Moving reaction boundary and isoelectric focusing: IV. Systemic study on Hjertén's pH gradient mobilization.

In this paper, Hjertén's mobilization of pH gradient in IEF was systemically and quantitatively analyzed with the R(r )value of judgment expression comparing the fluxes of hydrogen and hydroxyl ions.

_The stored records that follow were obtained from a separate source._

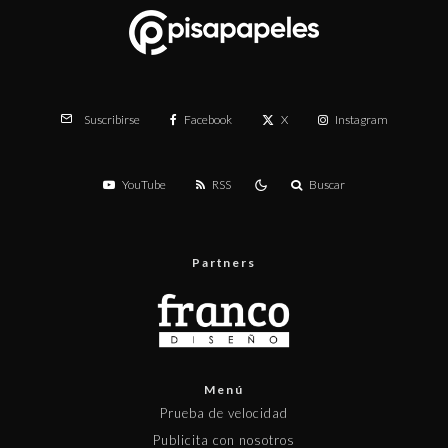
Facebook
X
Instagram
Suscribirse
YouTube
RSS
Buscar
Partners
Menú
Prueba de velocidad
Publicita con nosotros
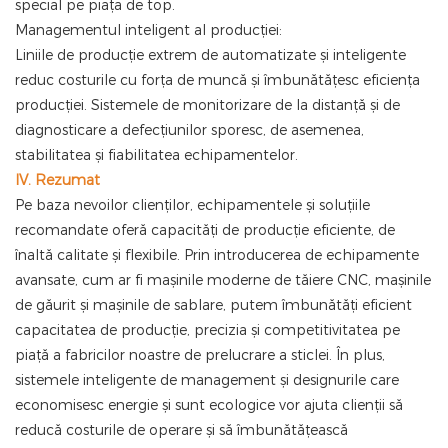
special pe piața de top.
Managementul inteligent al producției:
Liniile de producție extrem de automatizate și inteligente
reduc costurile cu forța de muncă și îmbunătățesc eficiența
producției. Sistemele de monitorizare de la distanță și de
diagnosticare a defecțiunilor sporesc, de asemenea,
stabilitatea și fiabilitatea echipamentelor.
IV. Rezumat
Pe baza nevoilor clienților, echipamentele și soluțiile
recomandate oferă capacități de producție eficiente, de
înaltă calitate și flexibile. Prin introducerea de echipamente
avansate, cum ar fi mașinile moderne de tăiere CNC, mașinile
de găurit și mașinile de sablare, putem îmbunătăți eficient
capacitatea de producție, precizia și competitivitatea pe
piață a fabricilor noastre de prelucrare a sticlei. În plus,
sistemele inteligente de management și designurile care
economisesc energie și sunt ecologice vor ajuta clienții să
reducă costurile de operare și să îmbunătățească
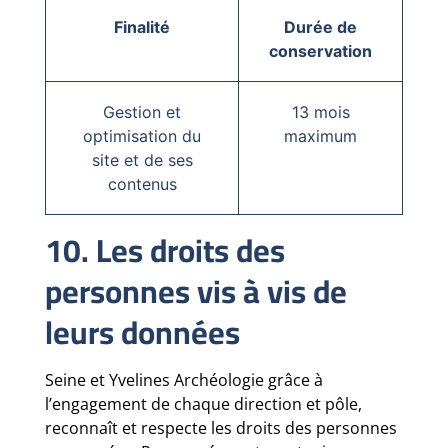
Finalité
Durée de
conservation
Gestion et
13 mois
optimisation du
maximum
site et de ses
contenus
10. Les droits des
personnes vis à vis de
leurs données
Seine et Yvelines Archéologie grâce à
l’engagement de chaque direction et pôle,
reconnaît et respecte les droits des personnes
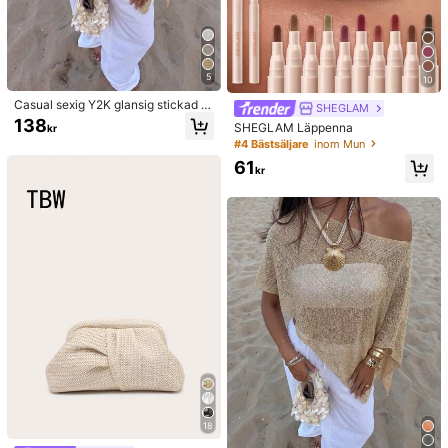
5
10
Casual sexig Y2K glansig stickad k
SHEGLAM
ort cape-liknande pullovertröja me
138
SHEGLAM Läppenna
kr
d fladdermusärmar för kvinnor, stra
#4 Bästsäljare
inom Mun
ndcover-up, sommar, Vacationcore
61
kr
18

The theoretical results show that (i) there is R(r) = 0, viz., quasi-equal fluxes of proton and hydroxyl ion, in a classic IEF with sulfuric acid and sodium hydroxide used as the anolyte and catholyte, respectively, this is the main reason why pH gradient is quite stable in IEF; (ii) but if the salt of sodium sulfate is added into the sodium hydroxide, there is R(r) > 0, viz., the flux of proton being higher than that of hydroxyl ion, the R(r) value implies a cathodic mobilization of pH gradient, and the higher the R(r )value is the faster the cathodic mobilization becomes; (iii) if the salt is added into the sulfuric acid, there is R(r) < 0, the R(r) value indicates an anodic mobilization, and the smaller the R(r) value is the faster the anodic mobilization turns. To test these theoretical results above, a novel procedure was developed for the run of classic IEF followed by Hjertén's mobilization of pH gradient. The strict experiments were in well coincidence with the theoretical results. The results have obvious significances for the mechanism and development of Hjertén's mobilization.